“Before we work on artificial intelligence, why don’t we do something about natural stupidity?” computer scientist Steve Polyak once joked. The latter might be a tall order. But AI, it appears, just took one small step for robotkind.
New research published June 14 in Science reports that for the first time scientists have developed a machine-learning system that can observe a particular scene from multiple angles and predict what it will look like from a new, never-before-observed angle. With further development the technology could lead to more autonomous robots in industrial and manufacturing settings.
Much in the way we can scan a friend’s apartment from one side of the living room and have a pretty good sense of what it looks like from the other, the new technology can do just that for a scene within a three-dimensional computer image.
Devised by researchers at artificial intelligence company DeepMind—acquired by Google in 2014—the new system can “learn” the three-dimensional layout of a space without any human supervision. This Generative Query Network, or GQN—as its developers call it, is first trained by observing simple computer-generated scenes containing different lighting and object arrangements. It can then be exposed to multiple images of a new environment and accurately predict what it looks like from any angle within it. Unlike the hyperconnected perceptual regions of the human brain, the system learns and processes properties like shape, size and color separately and then assimilates the data into a cohesive “view” of a space. “Humans and other animals have a rich understanding of the visual world in terms of objects, geometry, lighting, etcetera,” says Ali Eslami, lead author on the new paper and a research scientist at DeepMind. “This capability is developed through a combination of innate knowledge and unsupervised learning. Our motivation behind this research is to understand how we can build computer systems that learn to interpret the visual world in a similar manner.”

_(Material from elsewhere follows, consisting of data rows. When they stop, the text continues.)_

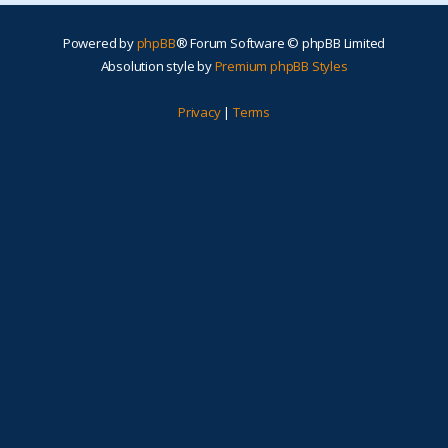
Powered by
phpBB
® Forum Software © phpBB Limited
Absolution style by
Premium phpBB Styles
Privacy
|
Terms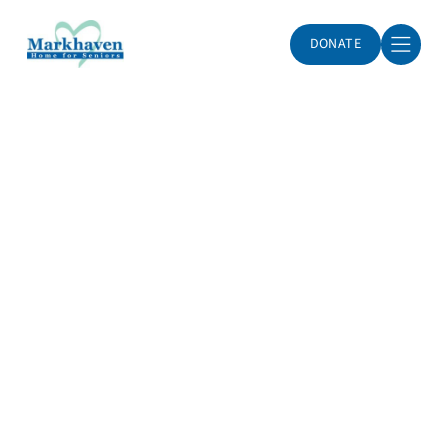
DONATE
Markhaven Home for Seniors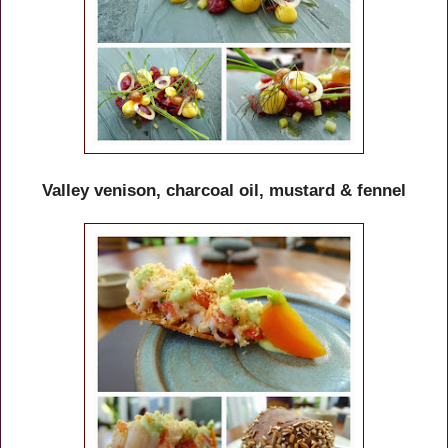
Valley venison, charcoal oil, mustard & fennel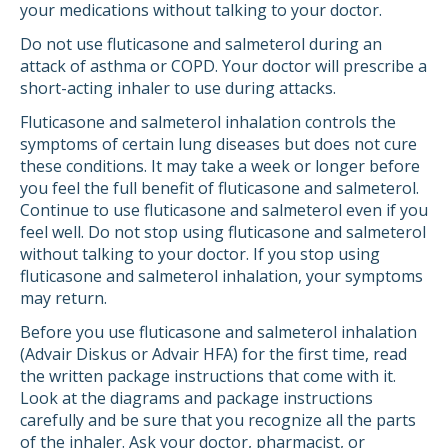
your medications without talking to your doctor.
Do not use fluticasone and salmeterol during an
attack of asthma or COPD. Your doctor will prescribe a
short-acting inhaler to use during attacks.
Fluticasone and salmeterol inhalation controls the
symptoms of certain lung diseases but does not cure
these conditions. It may take a week or longer before
you feel the full benefit of fluticasone and salmeterol.
Continue to use fluticasone and salmeterol even if you
feel well. Do not stop using fluticasone and salmeterol
without talking to your doctor. If you stop using
fluticasone and salmeterol inhalation, your symptoms
may return.
Before you use fluticasone and salmeterol inhalation
(Advair Diskus or Advair HFA) for the first time, read
the written package instructions that come with it.
Look at the diagrams and package instructions
carefully and be sure that you recognize all the parts
of the inhaler. Ask your doctor, pharmacist, or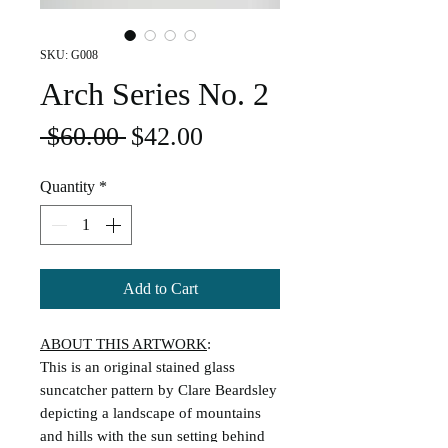
SKU: G008
Arch Series No. 2
Regular
Sale
 $60.00 
$42.00
Price
Price
Quantity
*
Add to Cart
ABOUT THIS ARTWORK
:
This is an original stained glass
suncatcher pattern by Clare Beardsley
depicting a landscape of mountains
and hills with the sun setting behind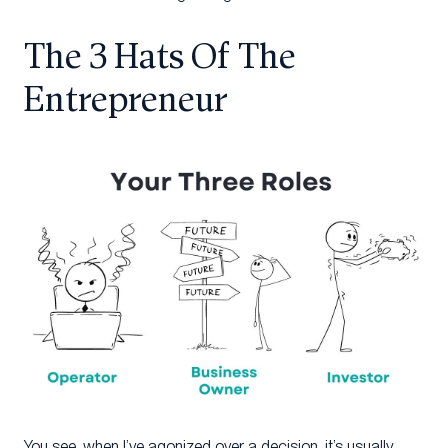
The 3 Hats Of The
Entrepreneur
You see, when I’ve agonized over a decision, it’s usually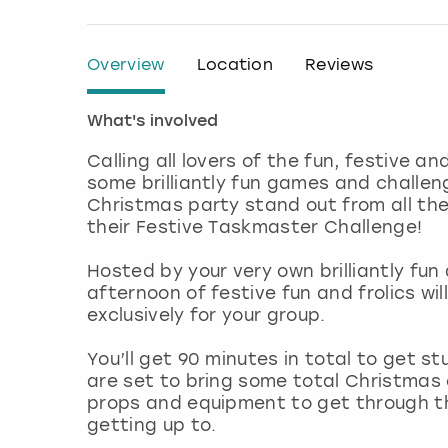
Overview
Location
Reviews
What's involved
Calling all lovers of the fun, festive a
some brilliantly fun games and challen
Christmas party stand out from all the
their Festive Taskmaster Challenge!
Hosted by your very own brilliantly fu
afternoon of festive fun and frolics wi
exclusively for your group.
You’ll get 90 minutes in total to get st
are set to bring some total Christmas
props and equipment to get through them
getting up to.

Machine learning as a field has barreled forward in recent years. And GQN technology builds on many past systems, including the numerous “deep-learning” models based on neural networks inspired by the human brain. Deep learning is a form of machine learning in which a computer “learns” from exposure to an image or other data to, say, detect the various features that make an object a cat or a spoon. It does so after observing many images of scenes labeled to identify these objects. GQN utilizes deep learning to build a form of computerized “vision” that enables navigation through complex scenes. What’s unique about it compared with many other systems is its ability to learn on its own purely from observation and without human supervision. It analyzes unlabeled objects and the space in which they fit in a scene and then apply its learnings to another image. “This gives GQN increased flexibility and frees us from having to create a large collection of models for every object in the world,” Eslami says. In other words it can recognize a novel object based on prior exposure to a different object using characteristics like shape and color.
For now the new system has only been designed to work with computer-generated scenes, not to control a robot’s actions in the real world. But Eslami and his colleagues plan to continue developing the GQN with more complex geometry and situations, hoping that one day the fully autonomous robotic understanding of a scene could lend itself to any number of industrial applications. Robots could theoretically be trained on one task and redeployed on another without extensive reprogramming. GQN could bring down manufacturing costs, increase production speed and streamline assembly of just about anything cobbled together by robots. “This work is interesting and exciting,” says Massachusetts Institute of Technology professor of cognitive science and computation, Joshua Tenenbaum, who also says the technology has a way to go before it sees any practical uses. “In my view, this research is still rather far from direct applications,” he notes. “From a strictly practical engineering point of view, the problems it solves can currently be solved as well or better by other means, which are less dependent on pure learning-based methods.”
Tenenbaum, who was not involved with the project, adds, “In the long term this work could help advance the state of robotic perception and control, leading to systems that are more adaptive and autonomous than today's AI technologies.”
As AI advances to the point where machines take on qualities previously exclusive to humans, there are of course dystopian concerns: namely that we will cultivate our own demise at the hands of a smarter, more powerful population of cyber beings, whatever form they may take. And as German philosopher Thomas Metzinger has cautioned for years, creating certain mental states in machines could result in those machines experiencing pain and suffering.
Tenenbaum is not worried. “Any fear of developing computers that are ‘smarter’ than us, in the practically accessible future, are unfounded,” he says. “The system presented here is a noteworthy advance over previous inverse-graphics systems, but it is far from capturing the perception abilities that even young children possess. It also requires vast quantities of training data, which children do not, suggesting that its learning abilities are not nearly as powerful as those of human beings.”
Computer science founding father Alan Turing once said a computer could only be called intelligent if it could deceive a person into believing it was human. Any true success on Turing’s test would require a machine that exhibits general intelligence—one that can do calculus, tie shoes and cook supper, all the things that humans do—a goal that is still nothing more than a futurist fantasy for now.